Or you could see it as a failed opportunity for developing your mentorship and people management skills. I bet you’re not good at those even now.
I actually had positive experiences with assigned undergrads during my doctorate. You get what you put in.
You must be joking. The advisor is just shifting their own work onto you, because they don't want to do it. As a grad student or postdoc, you have limited time and more important things to do than to deal with undergrads.
I’m not joking. That’s how you develop soft people skills, project management etc. In your career you’ll have to deal with people less knowledgeable than you are that need to be motivated and trained. You definitely missed that opportunity. Berkeley students are some of the most hard working and smart there are.
Wow you are dumb. Managing undergrads is not a skill to develop and this is not the point of grad school or a postdoc.
If you want to babysit with your free time you can find some toddlers.
You have such an overinflated sense of yourself and a demeanor that sucks. A grad student just starting is not that much better than an undergraduate. Being a mentor at all stages of one’s career is not only rewarding but also helps you grow professionally.
Wondering what kid of relation you had with your adviser, maybe you’re just modeling behavior you were exposed to. I guarantee you’re more useless to a professor when you start than those annoying undergrads were to you.
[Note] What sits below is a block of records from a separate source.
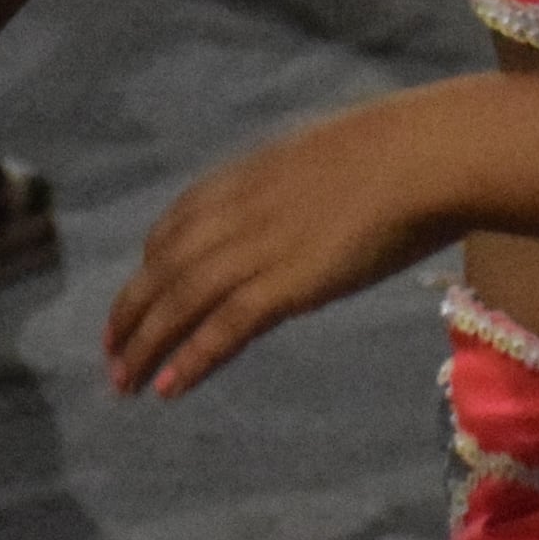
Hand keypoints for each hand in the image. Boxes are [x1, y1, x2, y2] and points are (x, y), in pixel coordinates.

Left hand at [101, 98, 449, 399]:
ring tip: (124, 384)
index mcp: (245, 177)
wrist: (427, 157)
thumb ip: (300, 186)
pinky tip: (168, 388)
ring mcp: (257, 249)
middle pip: (161, 268)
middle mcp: (236, 212)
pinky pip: (222, 328)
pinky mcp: (283, 285)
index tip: (138, 296)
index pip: (174, 225)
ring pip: (179, 302)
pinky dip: (190, 358)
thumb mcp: (327, 158)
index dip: (149, 266)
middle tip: (111, 354)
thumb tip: (310, 203)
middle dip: (129, 314)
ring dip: (145, 345)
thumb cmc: (401, 151)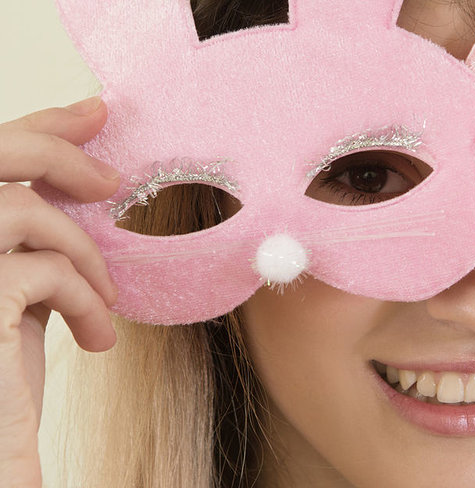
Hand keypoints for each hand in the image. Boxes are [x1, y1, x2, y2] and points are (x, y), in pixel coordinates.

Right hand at [0, 97, 118, 486]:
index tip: (95, 112)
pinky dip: (84, 300)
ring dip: (82, 254)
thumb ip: (35, 240)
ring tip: (107, 298)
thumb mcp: (20, 291)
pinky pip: (43, 271)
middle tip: (112, 179)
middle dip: (58, 151)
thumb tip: (87, 179)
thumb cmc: (2, 373)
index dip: (41, 123)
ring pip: (22, 212)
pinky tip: (97, 338)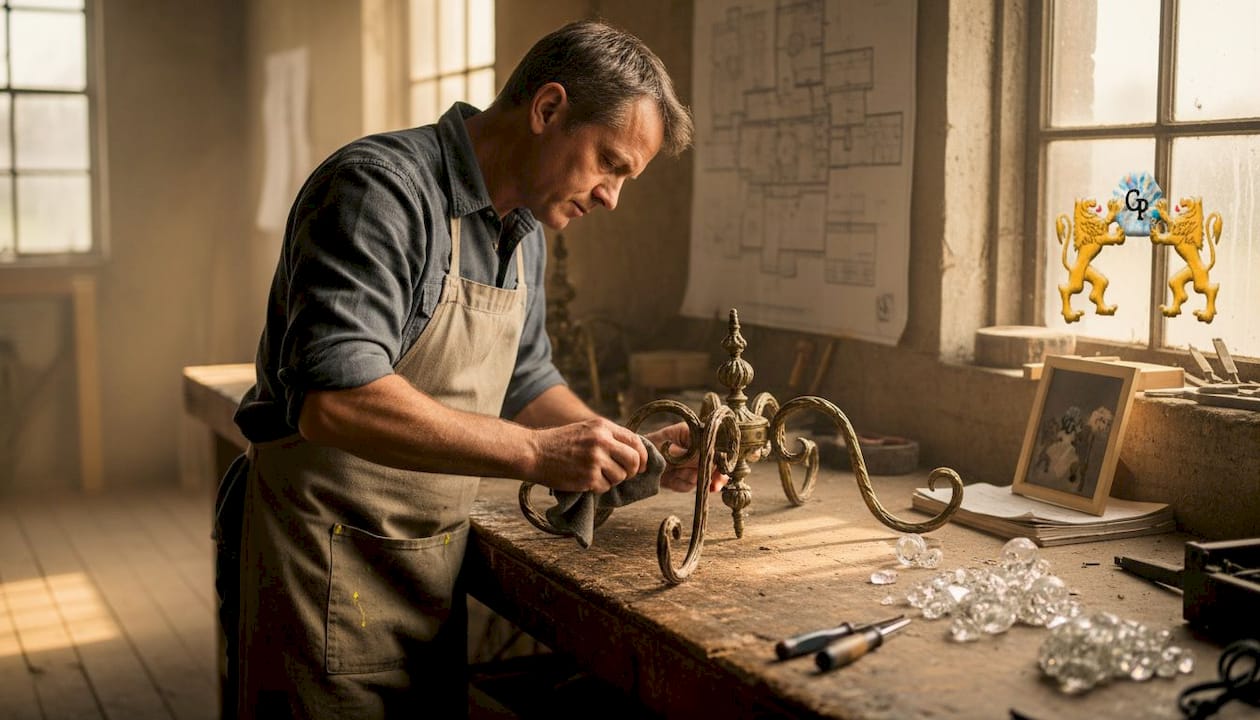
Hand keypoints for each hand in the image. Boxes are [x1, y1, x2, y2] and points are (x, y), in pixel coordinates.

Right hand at [528, 417, 647, 492]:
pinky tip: (586, 480)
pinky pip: (606, 487)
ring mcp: (595, 460)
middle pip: (634, 460)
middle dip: (633, 471)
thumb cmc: (560, 442)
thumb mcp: (587, 429)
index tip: (642, 465)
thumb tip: (635, 452)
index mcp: (603, 427)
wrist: (535, 452)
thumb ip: (609, 437)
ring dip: (612, 479)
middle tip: (624, 474)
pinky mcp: (587, 477)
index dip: (643, 456)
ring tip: (596, 474)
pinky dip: (599, 487)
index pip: (635, 441)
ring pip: (621, 476)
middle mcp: (601, 441)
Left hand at [643, 421, 728, 492]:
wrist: (634, 464)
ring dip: (686, 478)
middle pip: (712, 463)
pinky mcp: (684, 474)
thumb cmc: (650, 449)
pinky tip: (670, 479)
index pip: (714, 443)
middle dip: (704, 473)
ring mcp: (690, 461)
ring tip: (672, 472)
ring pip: (700, 476)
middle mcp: (695, 446)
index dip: (720, 458)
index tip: (722, 471)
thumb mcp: (669, 451)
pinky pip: (689, 485)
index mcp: (694, 433)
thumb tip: (709, 460)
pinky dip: (680, 484)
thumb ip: (690, 456)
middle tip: (713, 485)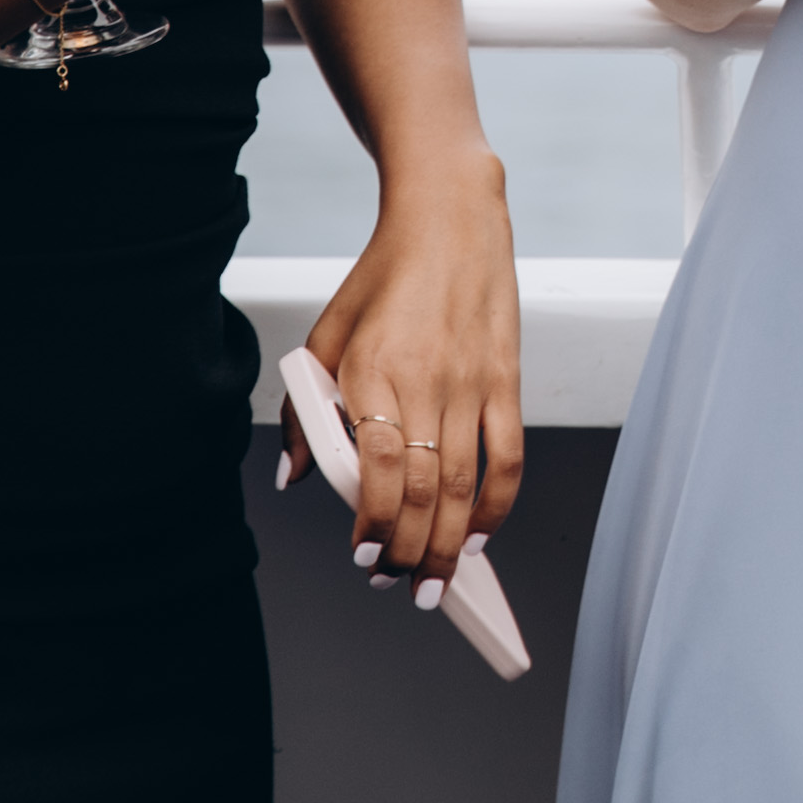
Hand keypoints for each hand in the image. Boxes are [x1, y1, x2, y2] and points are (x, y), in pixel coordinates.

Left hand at [292, 151, 523, 583]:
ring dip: (449, 544)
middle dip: (410, 550)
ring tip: (435, 582)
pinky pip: (507, 457)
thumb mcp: (327, 334)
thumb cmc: (384, 277)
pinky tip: (479, 535)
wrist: (450, 218)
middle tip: (397, 584)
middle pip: (424, 488)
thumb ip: (305, 410)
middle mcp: (426, 380)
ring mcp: (472, 382)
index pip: (378, 464)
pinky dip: (496, 505)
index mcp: (373, 369)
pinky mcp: (506, 380)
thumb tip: (295, 475)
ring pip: (464, 484)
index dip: (374, 520)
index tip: (363, 554)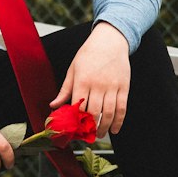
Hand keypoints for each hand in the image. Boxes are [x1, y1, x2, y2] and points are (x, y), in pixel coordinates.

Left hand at [50, 22, 130, 136]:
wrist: (110, 40)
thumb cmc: (89, 54)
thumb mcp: (73, 69)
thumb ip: (65, 89)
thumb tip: (53, 106)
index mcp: (82, 80)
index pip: (78, 106)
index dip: (76, 121)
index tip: (74, 130)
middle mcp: (98, 84)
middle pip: (94, 112)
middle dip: (90, 127)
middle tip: (87, 135)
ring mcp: (112, 86)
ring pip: (109, 113)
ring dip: (104, 127)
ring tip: (99, 135)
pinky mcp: (124, 87)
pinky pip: (122, 107)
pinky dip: (119, 121)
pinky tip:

Also your adviser may be looking to screen future candidates for his lab, he asks you to mentor a few students, then that’s your duty as a member of his research team to do it, not sure why you think that’s even controversial.
Mentoring undergrads is not the duty of a grad student or postdoc. Wowsers. They are funded to conduct research, submit grants, and publish papers.
For faculty, this falls more in line with their job expectations, depending on the circumstances.
However, a good faculty member isn't going to weigh down their grad students and postdocs with undergrad mentoring.
Are you for real? Now graduate students expect that faculty don’t bother them with distractions? Wondering if you ever had a real job besides academia.
You got your facts wrong, the university is funded to conduct the research, the professor leads the research team and the graduate students execute the tasks. Most grants have an
educational, dissemination and outreach component that your adviser committed his team to carry on. Note that he didn’t say he’ll do it himself, but his research team as a whole. The granting agency doesn’t care only about the papers, future workforce development is part of their mission, which is why congress allocates money to those agencies. But no, you can’t be bothered with that crap, cause you know better and undergrads annoy you. Seriously, just grow up.
In real life you do what the person paying your salary asks you to do.